For those who come to the store and do not know anything about olive oil, the first thing to keep in mind is that the highest quality is the extra virgin olive oil, pure olive juice, with excellent flavor and the best nutritional properties. It is used a lot in salads or dishes that lend themselves to appreciating more that flavor. Perhaps the best way to try and get to know it is simply with bread and some salt, which is a very common breakfast in many homes in the Iberian Peninsula.

The next level of quality is the virgin olive oil and finally the refined, which is used more for stir-fries, as it withstands better the high temperatures and has a lower price.

As with grapes, with olives there are also different varieties, with different flavors. And also protected designations of origin, which must use the varieties of that particular area. There are many different flavors of olive oil and it is just a matter of trying and discovering the ones that suit more our tastes. The color is not very relevant in relation to the taste; normally it is greener if less mature olives are used and more yellow with more mature olives, but in both cases the flavor depends more on the variety of olives than on the color of the oil.

One point that is important to mention and that is different from wine is that the olive oil deteriorates over time and, especially, with light. Therefore, it is convenient to buy and consume the olive oil as close as possible to its commercialization date and keep the bottle stored out of the light. It is for this reason that the best brands tend to use dark glass bottles or wrap the bottle with an opaque plastic.

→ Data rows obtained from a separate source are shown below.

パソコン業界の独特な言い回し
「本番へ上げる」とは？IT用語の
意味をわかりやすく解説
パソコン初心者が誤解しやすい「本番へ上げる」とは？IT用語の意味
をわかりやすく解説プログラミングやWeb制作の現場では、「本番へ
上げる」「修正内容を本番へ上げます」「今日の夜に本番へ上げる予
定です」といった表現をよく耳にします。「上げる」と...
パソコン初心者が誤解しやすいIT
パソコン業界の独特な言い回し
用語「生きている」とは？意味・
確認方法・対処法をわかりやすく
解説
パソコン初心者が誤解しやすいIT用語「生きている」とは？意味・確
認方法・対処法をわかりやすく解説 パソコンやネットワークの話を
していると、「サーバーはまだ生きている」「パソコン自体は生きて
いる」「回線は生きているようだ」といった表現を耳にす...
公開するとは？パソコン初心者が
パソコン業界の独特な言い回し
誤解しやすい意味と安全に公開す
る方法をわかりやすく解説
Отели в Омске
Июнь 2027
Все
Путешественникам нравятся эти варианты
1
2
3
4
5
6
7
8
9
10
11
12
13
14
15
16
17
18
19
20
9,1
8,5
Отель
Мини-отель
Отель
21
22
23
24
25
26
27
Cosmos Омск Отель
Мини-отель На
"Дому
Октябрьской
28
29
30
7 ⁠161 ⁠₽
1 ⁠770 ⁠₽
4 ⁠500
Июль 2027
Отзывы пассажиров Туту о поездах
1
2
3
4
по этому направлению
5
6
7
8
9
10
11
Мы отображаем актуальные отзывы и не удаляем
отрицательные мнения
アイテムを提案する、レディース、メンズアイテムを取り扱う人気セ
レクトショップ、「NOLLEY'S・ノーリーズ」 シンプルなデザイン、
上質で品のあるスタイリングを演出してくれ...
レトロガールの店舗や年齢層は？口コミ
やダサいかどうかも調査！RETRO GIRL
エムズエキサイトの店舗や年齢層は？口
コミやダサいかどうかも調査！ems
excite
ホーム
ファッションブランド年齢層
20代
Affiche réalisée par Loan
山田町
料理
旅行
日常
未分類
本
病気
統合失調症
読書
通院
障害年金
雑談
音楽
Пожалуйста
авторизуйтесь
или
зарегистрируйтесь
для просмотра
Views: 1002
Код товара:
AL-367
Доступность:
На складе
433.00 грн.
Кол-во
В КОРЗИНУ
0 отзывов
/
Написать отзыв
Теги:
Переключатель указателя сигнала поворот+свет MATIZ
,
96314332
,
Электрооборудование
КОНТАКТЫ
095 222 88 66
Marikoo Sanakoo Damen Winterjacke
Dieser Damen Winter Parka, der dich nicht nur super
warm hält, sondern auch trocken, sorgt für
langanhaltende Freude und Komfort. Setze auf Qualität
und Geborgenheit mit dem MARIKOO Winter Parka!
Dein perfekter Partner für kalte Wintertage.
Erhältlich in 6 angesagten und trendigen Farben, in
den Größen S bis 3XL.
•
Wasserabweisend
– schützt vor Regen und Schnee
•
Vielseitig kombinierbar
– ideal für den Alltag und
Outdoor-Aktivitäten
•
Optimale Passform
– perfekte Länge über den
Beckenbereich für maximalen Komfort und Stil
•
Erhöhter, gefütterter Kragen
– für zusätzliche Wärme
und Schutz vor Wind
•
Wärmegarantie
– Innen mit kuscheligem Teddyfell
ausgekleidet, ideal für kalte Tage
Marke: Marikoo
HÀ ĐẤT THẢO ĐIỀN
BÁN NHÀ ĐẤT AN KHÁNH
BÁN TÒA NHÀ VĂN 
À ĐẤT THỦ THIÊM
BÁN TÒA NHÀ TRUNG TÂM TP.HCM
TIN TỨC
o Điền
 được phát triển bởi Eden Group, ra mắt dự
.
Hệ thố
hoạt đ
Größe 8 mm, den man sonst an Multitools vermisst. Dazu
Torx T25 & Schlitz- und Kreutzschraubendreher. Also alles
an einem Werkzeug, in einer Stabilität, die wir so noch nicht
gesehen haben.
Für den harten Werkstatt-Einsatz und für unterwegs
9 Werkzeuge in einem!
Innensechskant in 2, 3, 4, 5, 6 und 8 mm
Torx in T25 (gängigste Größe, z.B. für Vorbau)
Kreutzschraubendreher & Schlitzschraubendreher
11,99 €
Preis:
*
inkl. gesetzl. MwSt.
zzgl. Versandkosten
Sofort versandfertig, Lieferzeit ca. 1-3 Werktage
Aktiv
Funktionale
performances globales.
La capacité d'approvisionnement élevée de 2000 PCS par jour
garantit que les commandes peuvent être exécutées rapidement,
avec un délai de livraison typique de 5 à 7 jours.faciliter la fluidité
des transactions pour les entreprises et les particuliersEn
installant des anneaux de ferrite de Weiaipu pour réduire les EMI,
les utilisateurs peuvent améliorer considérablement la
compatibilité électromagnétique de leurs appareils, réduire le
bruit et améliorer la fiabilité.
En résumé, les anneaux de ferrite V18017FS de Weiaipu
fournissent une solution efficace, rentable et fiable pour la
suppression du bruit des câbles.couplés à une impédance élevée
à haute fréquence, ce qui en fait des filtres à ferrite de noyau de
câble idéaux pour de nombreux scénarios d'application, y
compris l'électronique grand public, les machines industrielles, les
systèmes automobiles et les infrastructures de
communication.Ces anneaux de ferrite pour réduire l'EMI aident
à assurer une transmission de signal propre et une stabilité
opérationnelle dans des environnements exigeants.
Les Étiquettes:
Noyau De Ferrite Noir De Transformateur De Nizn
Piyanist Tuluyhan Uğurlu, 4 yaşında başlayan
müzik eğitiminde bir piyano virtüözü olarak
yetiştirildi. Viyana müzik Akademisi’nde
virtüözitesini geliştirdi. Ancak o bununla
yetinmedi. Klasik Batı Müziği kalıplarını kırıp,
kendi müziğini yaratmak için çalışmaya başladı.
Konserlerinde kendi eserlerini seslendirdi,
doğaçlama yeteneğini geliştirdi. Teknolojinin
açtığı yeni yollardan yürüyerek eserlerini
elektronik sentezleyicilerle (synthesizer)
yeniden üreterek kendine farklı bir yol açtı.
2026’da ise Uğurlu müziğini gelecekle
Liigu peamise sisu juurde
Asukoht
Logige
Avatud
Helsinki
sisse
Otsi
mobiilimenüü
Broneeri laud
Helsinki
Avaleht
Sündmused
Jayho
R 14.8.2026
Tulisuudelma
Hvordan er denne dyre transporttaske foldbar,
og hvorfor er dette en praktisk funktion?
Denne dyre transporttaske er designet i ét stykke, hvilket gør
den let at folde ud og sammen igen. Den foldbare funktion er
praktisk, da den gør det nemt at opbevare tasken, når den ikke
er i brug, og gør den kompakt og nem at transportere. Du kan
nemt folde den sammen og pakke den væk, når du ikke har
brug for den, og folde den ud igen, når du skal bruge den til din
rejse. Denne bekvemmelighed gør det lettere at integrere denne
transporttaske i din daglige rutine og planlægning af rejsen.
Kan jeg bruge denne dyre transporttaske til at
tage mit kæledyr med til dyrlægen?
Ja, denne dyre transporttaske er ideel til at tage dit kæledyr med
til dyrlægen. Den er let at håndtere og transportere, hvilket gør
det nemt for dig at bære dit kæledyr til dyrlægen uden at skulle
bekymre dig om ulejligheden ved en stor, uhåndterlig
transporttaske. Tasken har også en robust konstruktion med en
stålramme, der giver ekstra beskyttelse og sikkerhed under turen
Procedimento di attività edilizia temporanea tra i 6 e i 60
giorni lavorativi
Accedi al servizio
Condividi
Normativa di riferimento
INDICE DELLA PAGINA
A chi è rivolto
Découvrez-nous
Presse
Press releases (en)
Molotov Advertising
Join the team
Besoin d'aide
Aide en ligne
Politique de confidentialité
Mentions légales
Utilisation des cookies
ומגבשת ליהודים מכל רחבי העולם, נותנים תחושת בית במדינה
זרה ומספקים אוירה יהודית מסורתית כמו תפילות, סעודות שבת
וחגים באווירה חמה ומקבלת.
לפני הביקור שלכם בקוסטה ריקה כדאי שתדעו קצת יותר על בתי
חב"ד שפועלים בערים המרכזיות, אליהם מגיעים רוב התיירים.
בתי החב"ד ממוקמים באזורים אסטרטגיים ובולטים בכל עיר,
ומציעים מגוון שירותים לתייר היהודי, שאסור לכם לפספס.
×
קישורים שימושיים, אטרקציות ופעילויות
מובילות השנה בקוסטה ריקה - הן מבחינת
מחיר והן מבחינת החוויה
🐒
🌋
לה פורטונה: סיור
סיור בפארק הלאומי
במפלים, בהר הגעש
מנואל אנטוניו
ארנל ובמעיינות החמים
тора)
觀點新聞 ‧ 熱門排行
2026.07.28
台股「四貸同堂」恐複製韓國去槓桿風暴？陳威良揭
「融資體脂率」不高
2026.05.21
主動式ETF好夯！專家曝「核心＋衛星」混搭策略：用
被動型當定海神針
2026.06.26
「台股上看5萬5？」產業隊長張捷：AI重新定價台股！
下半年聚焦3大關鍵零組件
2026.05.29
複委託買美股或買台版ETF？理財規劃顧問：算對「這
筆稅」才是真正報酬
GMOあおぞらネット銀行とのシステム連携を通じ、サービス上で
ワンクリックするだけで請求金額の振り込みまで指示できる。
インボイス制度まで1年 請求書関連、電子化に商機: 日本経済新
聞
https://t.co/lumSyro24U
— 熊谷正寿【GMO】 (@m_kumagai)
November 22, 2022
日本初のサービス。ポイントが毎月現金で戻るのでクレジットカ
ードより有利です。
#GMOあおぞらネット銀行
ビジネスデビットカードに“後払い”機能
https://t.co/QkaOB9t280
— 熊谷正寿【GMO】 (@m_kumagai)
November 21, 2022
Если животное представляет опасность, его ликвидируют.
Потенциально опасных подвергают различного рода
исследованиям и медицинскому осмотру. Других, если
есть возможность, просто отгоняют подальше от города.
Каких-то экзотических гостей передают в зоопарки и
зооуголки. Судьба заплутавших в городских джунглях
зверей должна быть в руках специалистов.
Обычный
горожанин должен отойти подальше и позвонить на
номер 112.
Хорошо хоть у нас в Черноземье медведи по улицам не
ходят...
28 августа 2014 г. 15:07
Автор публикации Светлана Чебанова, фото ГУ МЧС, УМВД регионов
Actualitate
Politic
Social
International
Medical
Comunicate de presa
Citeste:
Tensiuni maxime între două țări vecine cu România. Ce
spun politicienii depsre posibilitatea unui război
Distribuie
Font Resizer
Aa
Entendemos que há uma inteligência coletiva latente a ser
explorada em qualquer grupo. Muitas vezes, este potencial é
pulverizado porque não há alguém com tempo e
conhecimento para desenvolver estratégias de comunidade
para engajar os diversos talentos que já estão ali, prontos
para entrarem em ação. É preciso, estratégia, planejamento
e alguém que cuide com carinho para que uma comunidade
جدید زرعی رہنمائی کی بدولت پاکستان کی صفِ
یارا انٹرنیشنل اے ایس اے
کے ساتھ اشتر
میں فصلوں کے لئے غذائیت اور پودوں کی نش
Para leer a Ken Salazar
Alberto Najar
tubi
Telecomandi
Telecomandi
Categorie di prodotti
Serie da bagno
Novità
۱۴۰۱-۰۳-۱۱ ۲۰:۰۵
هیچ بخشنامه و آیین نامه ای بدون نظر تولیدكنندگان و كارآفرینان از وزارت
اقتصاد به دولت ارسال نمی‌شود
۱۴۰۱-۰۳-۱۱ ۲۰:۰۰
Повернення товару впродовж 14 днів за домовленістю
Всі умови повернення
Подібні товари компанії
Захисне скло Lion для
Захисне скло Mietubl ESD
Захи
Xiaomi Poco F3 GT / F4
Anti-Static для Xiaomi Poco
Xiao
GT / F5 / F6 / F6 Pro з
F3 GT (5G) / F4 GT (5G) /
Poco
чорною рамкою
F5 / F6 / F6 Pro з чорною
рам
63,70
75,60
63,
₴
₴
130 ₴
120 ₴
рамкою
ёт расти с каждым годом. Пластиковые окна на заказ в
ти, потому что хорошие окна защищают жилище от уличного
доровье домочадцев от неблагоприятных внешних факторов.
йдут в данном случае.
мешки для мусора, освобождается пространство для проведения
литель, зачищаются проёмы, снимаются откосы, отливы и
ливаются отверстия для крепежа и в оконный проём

The Oeste region does not have large olive groves but in the neighboring region of Ribatejo it is a very important product and since medieval times there is evidence of Santarem as a major center of production of quality olive oil. Hence, among the six protected designations of origin in Portugal, one is precisely “Azeites de Ribatejo DOP”.

For those who want to try some of the olive oils that are produced in the area, you can start by three brands that have received several international awards and represent very well the excellence within the local producers.

The first recommendation is Cabeço das Nogueiras, from the young company SAOV, created in 2004 but which has already received several awards with its successful combination of technological innovation and traditional flavor. The second would be Casa Anadia, from a company with great olive oil tradition since the seventeenth century that makes a firm commitment to quality rather than quantity. And the third is Colheita das Lezírias, one of the premium options of the house Gallo, which is one of the most important olive oil companies in Portugal and has its headquarters in the city of Abrantes, next to the river Tajo.

The first one can be found for about 9 euros a bottle of 500 cc, exclusively in specialized olive oil stores and gourmet stores. The second one can be found in Continente, for about 7 euros a bottle of 500 cc. And the third one is the most mainstream and can be bought for about 6 euros a bottle of 750 cc.  

But, returning to the similarities with wine, there are excellent extra virgin oils for very affordable prices, from 5-6 euros per liter, and our recommendation is that each person tries different options and varieties and finds the ones that best suit their tastes. There is a world of flavors to discover.

And you? Do you have any olive oil that you especially like? Any recommendations for our community?